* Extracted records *
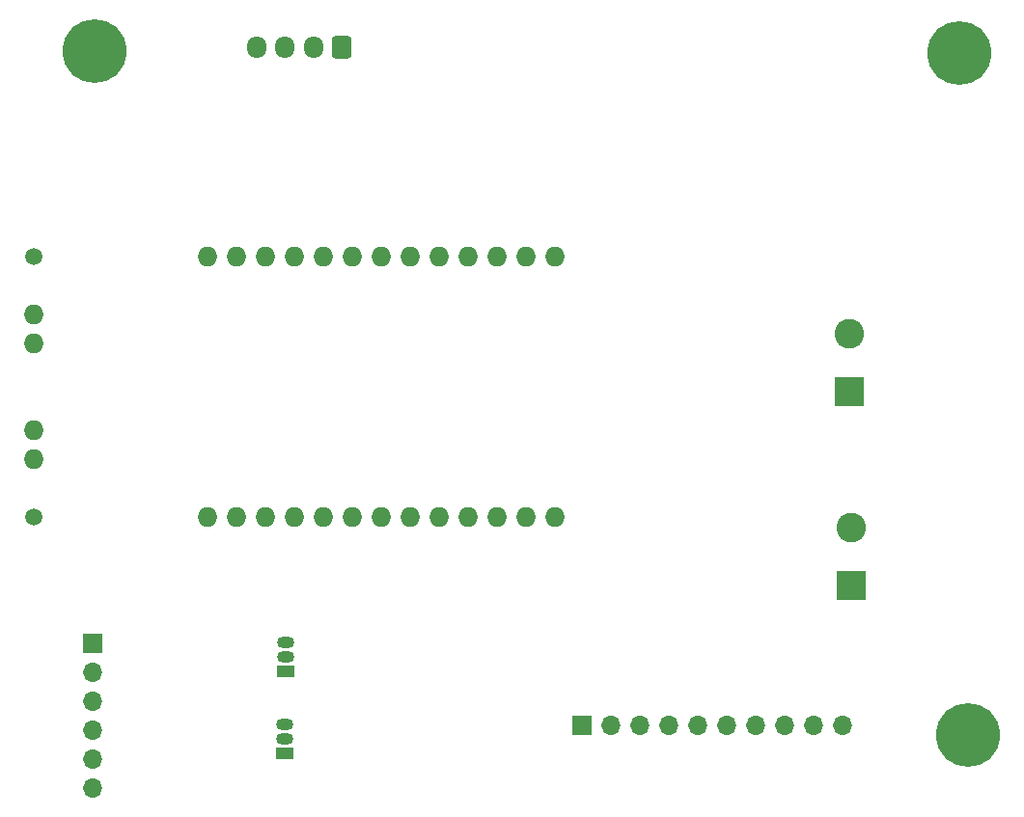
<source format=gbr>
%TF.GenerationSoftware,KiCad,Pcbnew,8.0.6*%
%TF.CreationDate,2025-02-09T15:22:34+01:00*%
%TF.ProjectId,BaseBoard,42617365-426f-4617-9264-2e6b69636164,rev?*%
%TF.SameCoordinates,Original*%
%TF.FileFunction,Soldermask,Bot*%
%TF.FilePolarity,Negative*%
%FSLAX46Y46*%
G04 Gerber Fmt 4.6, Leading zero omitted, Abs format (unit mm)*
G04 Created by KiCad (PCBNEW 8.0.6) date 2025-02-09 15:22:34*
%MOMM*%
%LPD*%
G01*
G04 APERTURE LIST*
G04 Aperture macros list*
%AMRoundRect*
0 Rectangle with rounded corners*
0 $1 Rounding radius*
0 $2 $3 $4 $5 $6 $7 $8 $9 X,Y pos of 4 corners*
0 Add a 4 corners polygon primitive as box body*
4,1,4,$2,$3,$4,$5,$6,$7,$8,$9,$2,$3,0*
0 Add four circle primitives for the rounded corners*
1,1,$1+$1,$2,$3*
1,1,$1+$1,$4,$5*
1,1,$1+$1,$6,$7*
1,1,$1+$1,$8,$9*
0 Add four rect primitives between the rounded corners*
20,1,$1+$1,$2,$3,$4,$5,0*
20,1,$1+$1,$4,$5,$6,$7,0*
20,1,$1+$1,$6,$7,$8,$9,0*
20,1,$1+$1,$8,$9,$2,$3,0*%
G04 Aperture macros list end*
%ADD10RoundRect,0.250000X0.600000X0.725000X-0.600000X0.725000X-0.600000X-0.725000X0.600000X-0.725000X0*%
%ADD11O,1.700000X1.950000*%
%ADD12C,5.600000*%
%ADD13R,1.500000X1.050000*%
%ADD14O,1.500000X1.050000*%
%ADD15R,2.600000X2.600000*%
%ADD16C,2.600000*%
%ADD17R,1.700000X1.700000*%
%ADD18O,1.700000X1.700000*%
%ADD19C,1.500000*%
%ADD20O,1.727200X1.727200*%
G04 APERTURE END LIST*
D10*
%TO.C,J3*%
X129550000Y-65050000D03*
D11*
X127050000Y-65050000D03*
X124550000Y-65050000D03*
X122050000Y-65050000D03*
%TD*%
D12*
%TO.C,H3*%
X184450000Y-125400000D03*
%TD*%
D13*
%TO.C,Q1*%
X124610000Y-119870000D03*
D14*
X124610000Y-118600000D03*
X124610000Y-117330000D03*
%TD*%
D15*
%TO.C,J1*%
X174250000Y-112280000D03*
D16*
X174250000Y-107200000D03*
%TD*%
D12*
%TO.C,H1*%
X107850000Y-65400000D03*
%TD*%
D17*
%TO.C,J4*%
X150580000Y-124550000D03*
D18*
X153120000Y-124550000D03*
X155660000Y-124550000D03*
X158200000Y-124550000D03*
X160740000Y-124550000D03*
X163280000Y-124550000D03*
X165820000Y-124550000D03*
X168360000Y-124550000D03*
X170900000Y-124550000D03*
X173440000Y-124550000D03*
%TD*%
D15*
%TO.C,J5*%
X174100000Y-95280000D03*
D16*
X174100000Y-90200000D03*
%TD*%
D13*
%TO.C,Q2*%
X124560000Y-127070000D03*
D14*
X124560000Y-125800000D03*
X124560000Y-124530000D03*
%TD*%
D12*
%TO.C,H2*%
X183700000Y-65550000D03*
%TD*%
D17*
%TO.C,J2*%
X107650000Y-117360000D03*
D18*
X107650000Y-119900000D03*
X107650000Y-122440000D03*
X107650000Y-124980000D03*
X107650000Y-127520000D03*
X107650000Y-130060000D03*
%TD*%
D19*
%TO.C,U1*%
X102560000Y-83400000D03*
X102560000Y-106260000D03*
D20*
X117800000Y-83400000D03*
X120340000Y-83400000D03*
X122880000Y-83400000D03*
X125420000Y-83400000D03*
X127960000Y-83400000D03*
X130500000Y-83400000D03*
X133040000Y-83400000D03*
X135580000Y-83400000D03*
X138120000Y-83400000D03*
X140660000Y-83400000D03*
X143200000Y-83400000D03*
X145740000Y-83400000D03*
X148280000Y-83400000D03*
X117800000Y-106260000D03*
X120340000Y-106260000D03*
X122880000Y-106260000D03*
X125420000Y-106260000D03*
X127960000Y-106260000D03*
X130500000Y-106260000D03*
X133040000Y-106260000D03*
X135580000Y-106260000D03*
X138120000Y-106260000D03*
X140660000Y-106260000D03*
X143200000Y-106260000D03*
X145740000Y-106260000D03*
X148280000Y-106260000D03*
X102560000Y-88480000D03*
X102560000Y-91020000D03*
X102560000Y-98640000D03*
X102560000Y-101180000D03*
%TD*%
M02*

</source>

* Task statement *
Look through the data and show every line containing "format".

* Answer below *
<source format=gbr>
G04 Gerber Fmt 4.6, Leading zero omitted, Abs format (unit mm)*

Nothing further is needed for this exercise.